Items excerpted from a collection

_ _ _ _

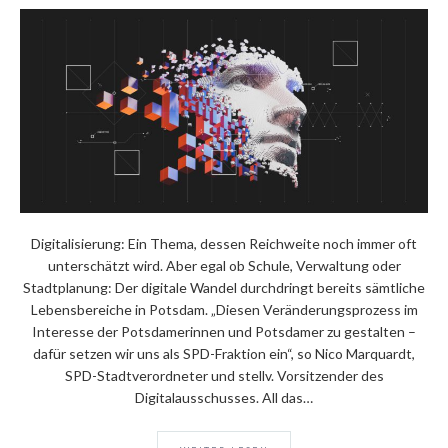
Digitalisierung: Ein Thema, dessen Reichweite noch immer oft
unterschätzt wird. Aber egal ob Schule, Verwaltung oder
Stadtplanung: Der digitale Wandel durchdringt bereits sämtliche
Lebensbereiche in Potsdam. „Diesen Veränderungsprozess im
Interesse der Potsdamerinnen und Potsdamer zu gestalten –
dafür setzen wir uns als SPD-Fraktion ein“, so Nico Marquardt,
SPD-Stadtverordneter und stellv. Vorsitzender des
Digitalausschusses. All das…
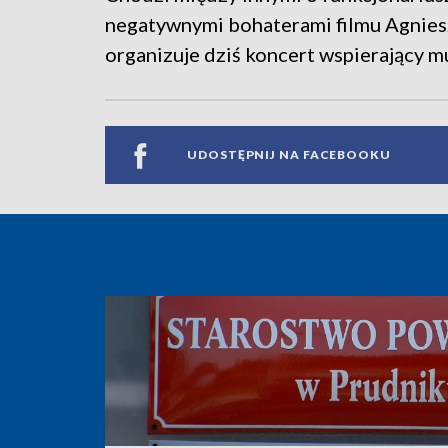
negatywnymi bohaterami filmu Agnieszk
organizuje dziś koncert wspierający 
UDOSTĘPNIJ NA FACEBOOKU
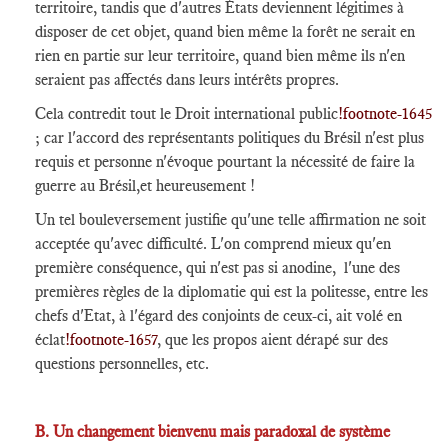
territoire, tandis que d'autres États deviennent légitimes à
disposer de cet objet, quand bien même la forêt ne serait en
rien en partie sur leur territoire, quand bien même ils n'en
seraient pas affectés dans leurs intérêts propres.
Cela contredit tout le Droit international public
!footnote-1645
; car l'accord des représentants politiques du Brésil n'est plus
requis et personne n'évoque pourtant la nécessité de faire la
guerre au Brésil,et heureusement !
Un tel bouleversement justifie qu'une telle affirmation ne soit
acceptée qu'avec difficulté. L'on comprend mieux qu'en
première conséquence, qui n'est pas si anodine, l'une des
premières règles de la diplomatie qui est la politesse, entre les
chefs d'Etat, à l'égard des conjoints de ceux-ci, ait volé en
éclat
!footnote-1657
, que les propos aient dérapé sur des
questions personnelles, etc.
B. Un changement bienvenu mais paradoxal de système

_ _ _ _

» EXERCISE GOAL
Pull out every line of the items above that contains the word "territoire". Case counts.

» REPLY TO THE TASK
territoire, tandis que d'autres États deviennent légitimes à
rien en partie sur leur territoire, quand bien même ils n'en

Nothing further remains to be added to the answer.